The focus and priority for the next three weeks is on omicron and making sure that people get their boosters as quickly as possible. It is not only doctors who are involved: nurses, pharmacists and, incredibly, a number of civil servants are now taking part in that programme. For the next three weeks, the focus is on getting more jabs into arms.
My Lords, successive Governments have poached doctors from comparatively poor countries to meet the shortages here. As the Minister knows, it costs a vast amount of money to educate and train a doctor, so developing countries have been deprived of their talents. Will the Minister explain that, or give an undertaking that the Government will provide compensation to poorer countries for stealing their assets?
The Government follow strict ethical guidelines on international recruitment, in line with WHO guidance, which says we should not be taking nurses and doctors from countries and depriving their health services. But where countries have a surplus—a number of developing countries around the world actually train more people than they have a use for in the local system—they see it as a valuable source of income.
My Lords, it is not just a question of the total number of doctors but the number in certain specialisms where there is already a dearth of professionals. What are the Government doing to ensure that, as more doctors come on, they are particularly geared to specialisms where there is already a dire dearth of doctors?
When it comes to workforce plans, particularly in local areas where there is understaffing, we are very much focused on specialisms that are understaffed.

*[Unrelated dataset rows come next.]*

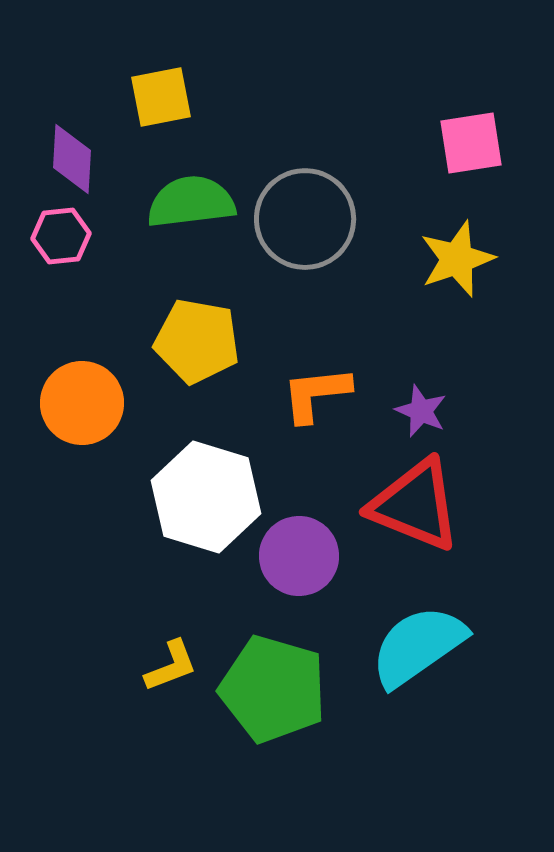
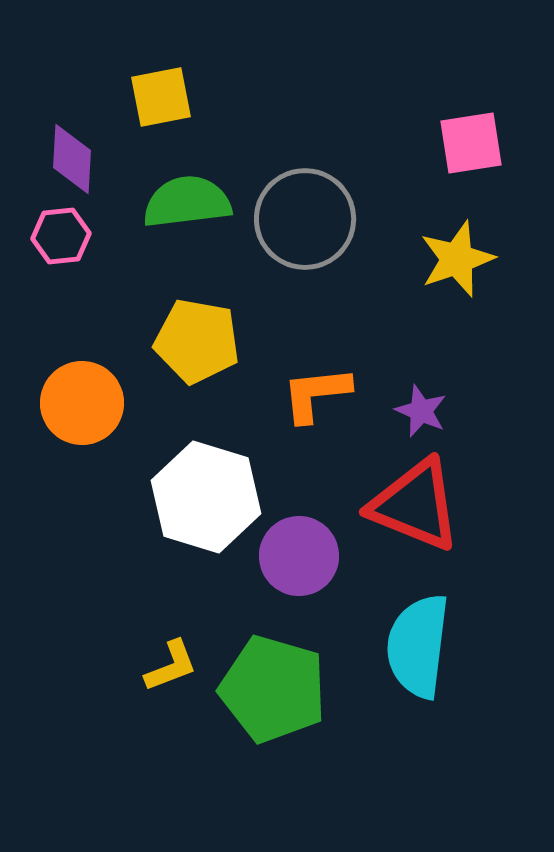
green semicircle: moved 4 px left
cyan semicircle: rotated 48 degrees counterclockwise
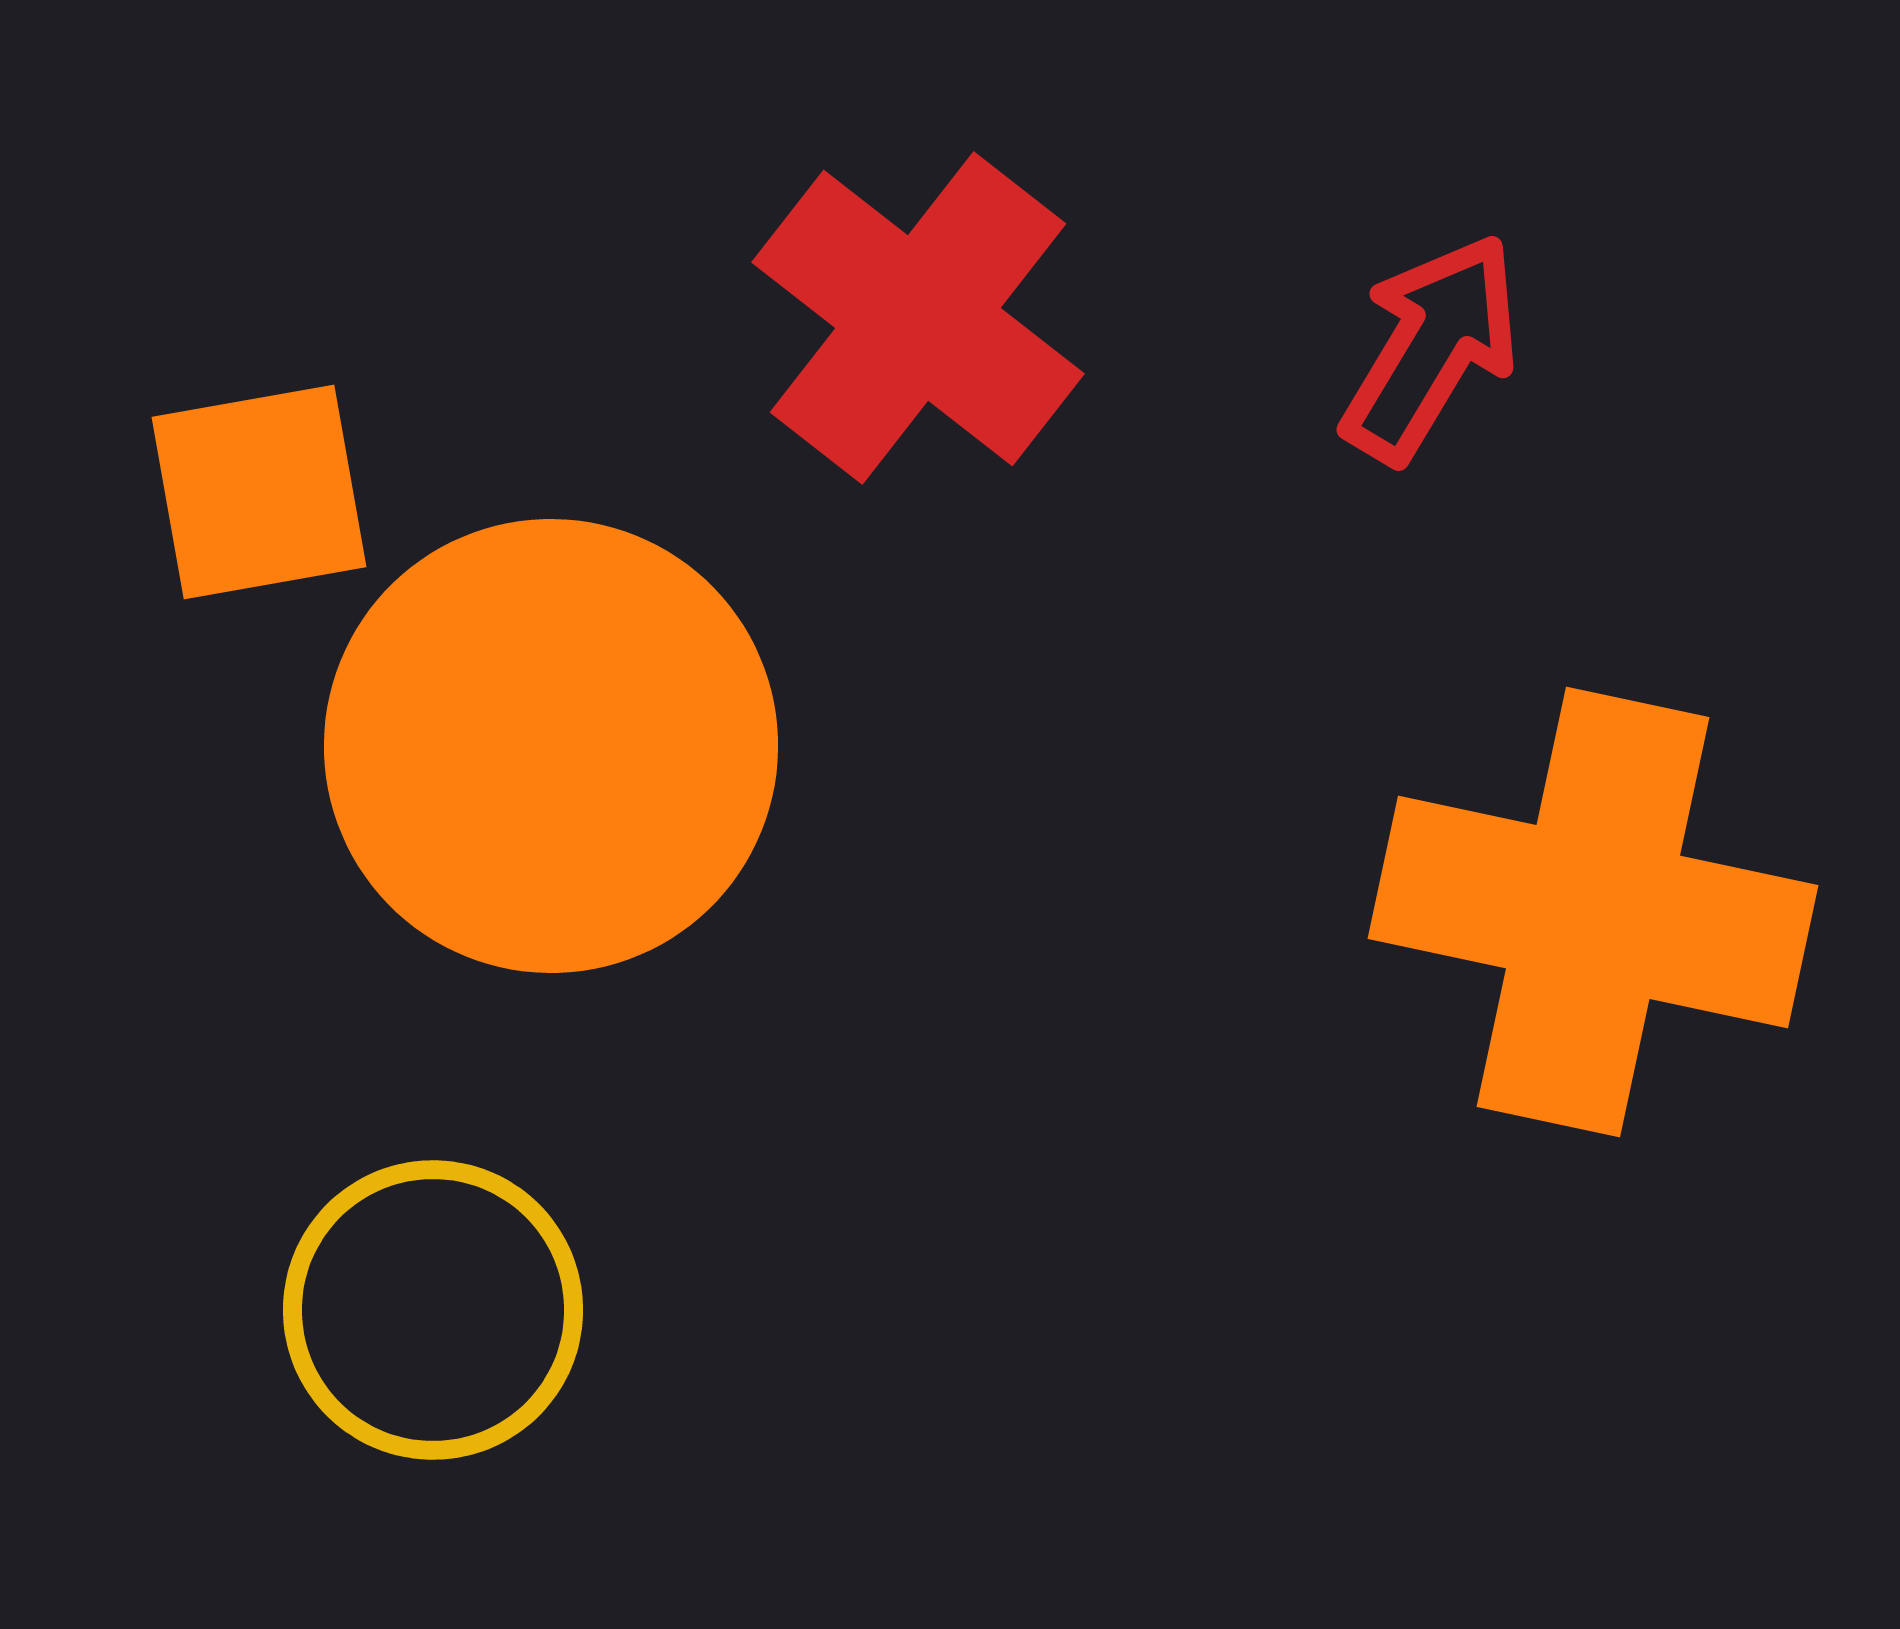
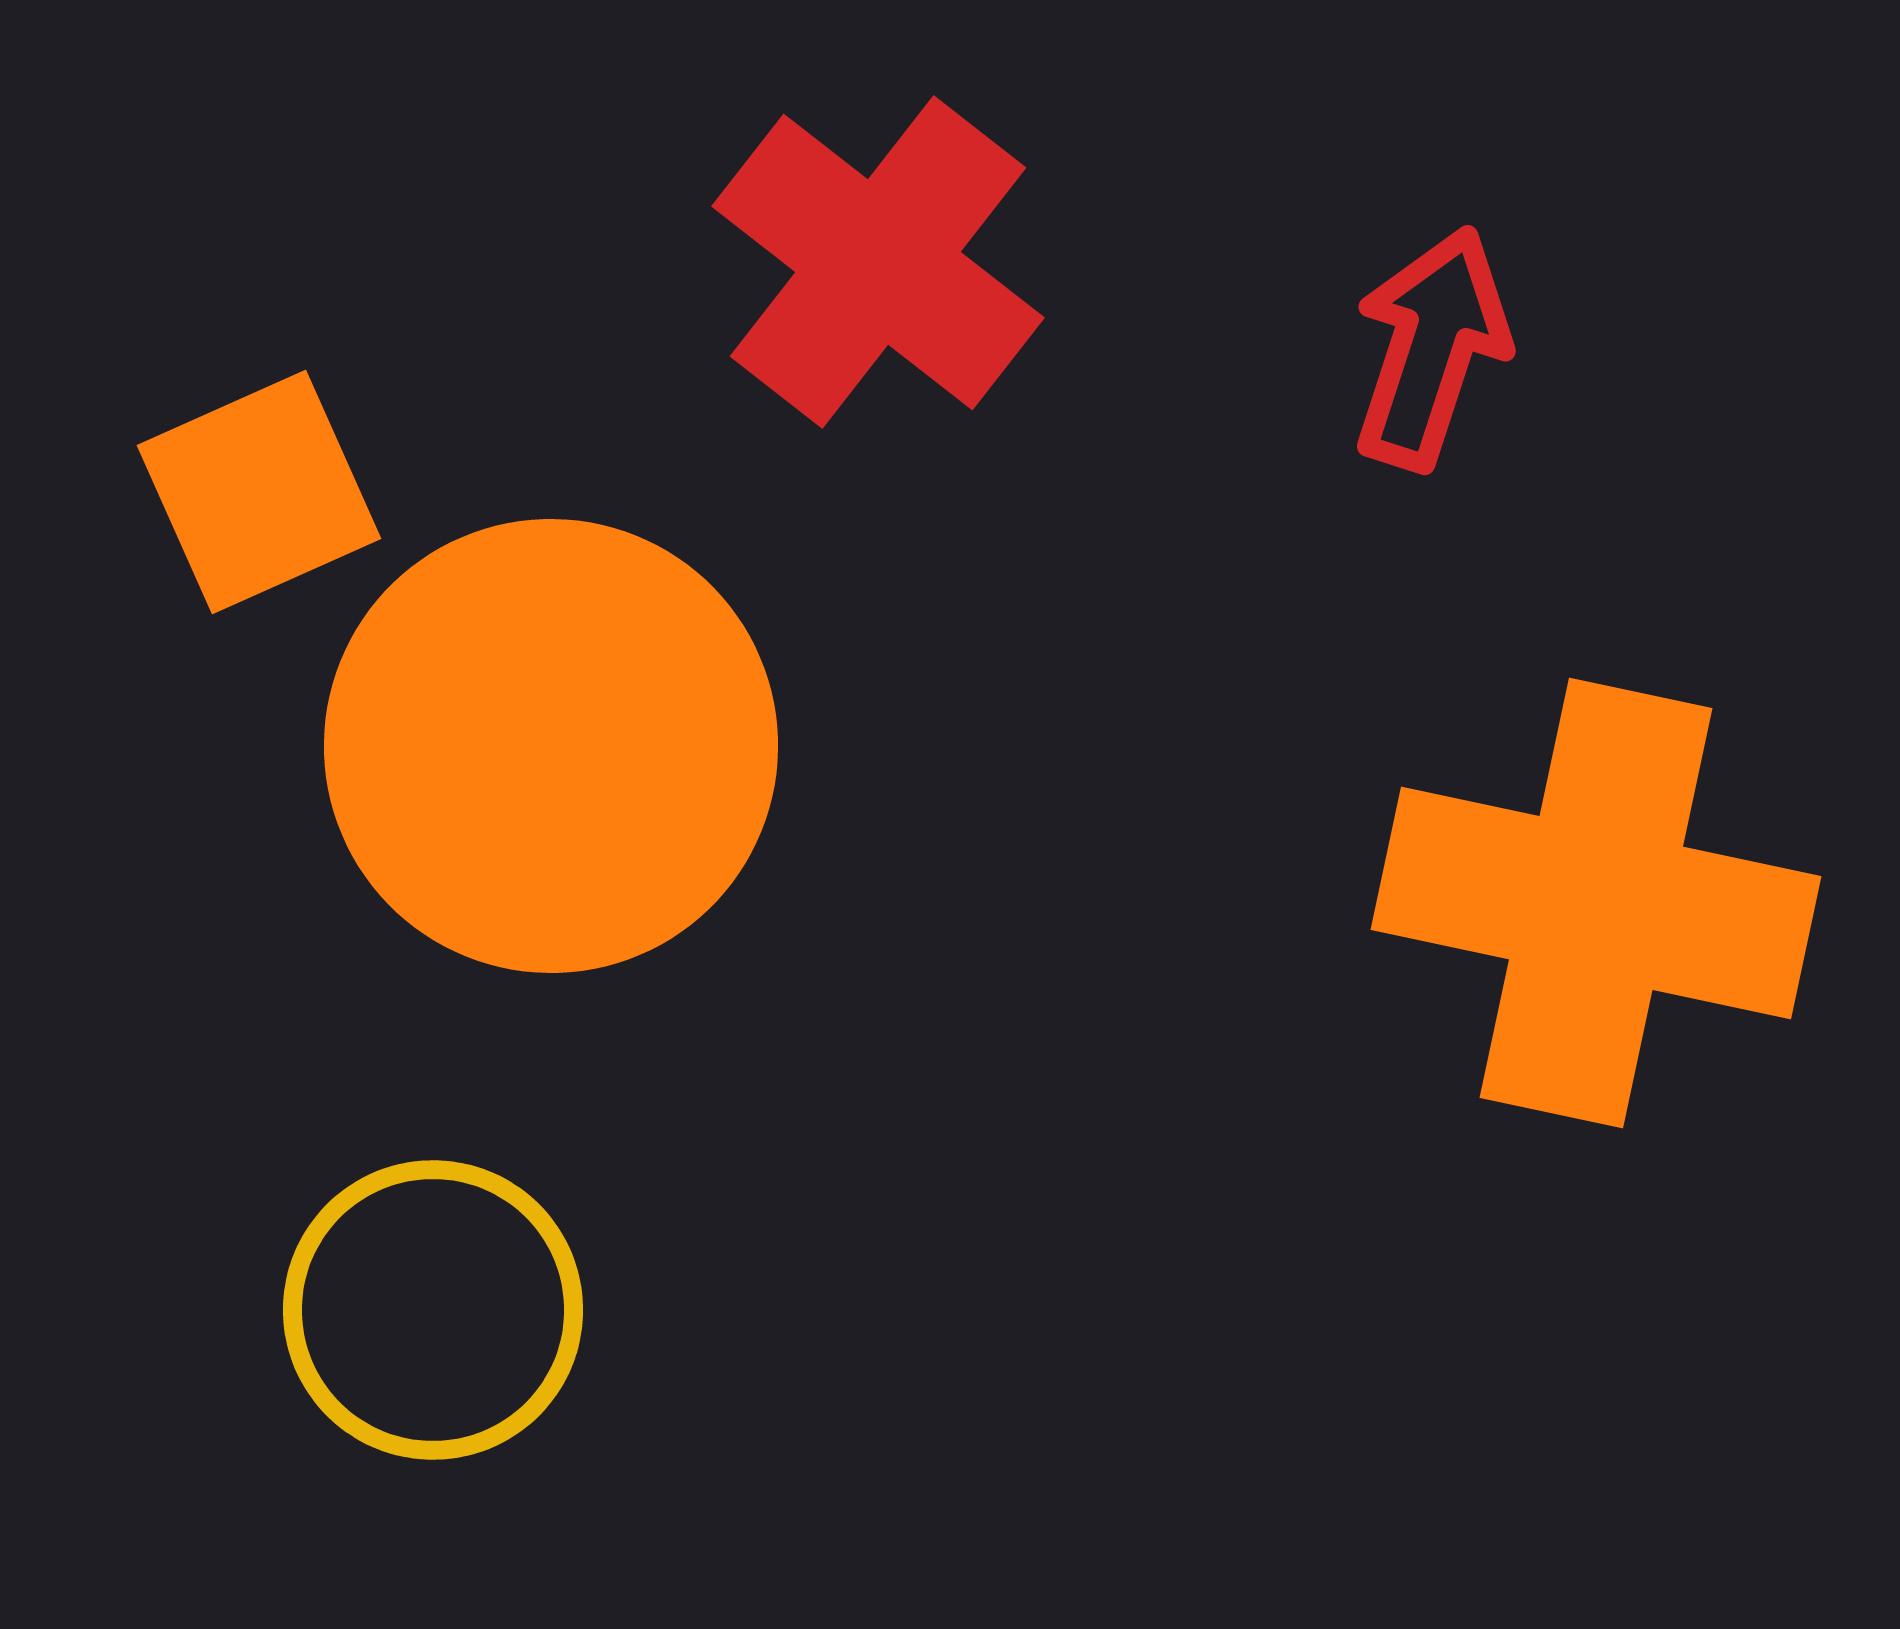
red cross: moved 40 px left, 56 px up
red arrow: rotated 13 degrees counterclockwise
orange square: rotated 14 degrees counterclockwise
orange cross: moved 3 px right, 9 px up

My Lords, we are losing doctors more rapidly than we can train them, and it has been like that for a while. The average age at which a physician retires is now 58; it used to be 62. What are the Government doing to help doctors stay in post and to bring them back part-time after retirement to help the NHS?
As the noble Lord will be aware, there is a temporary measure to bring doctors back, without affecting their pensions, which lasts until 2024. We are looking into whether that should be continued, as well as increasing the number of training places.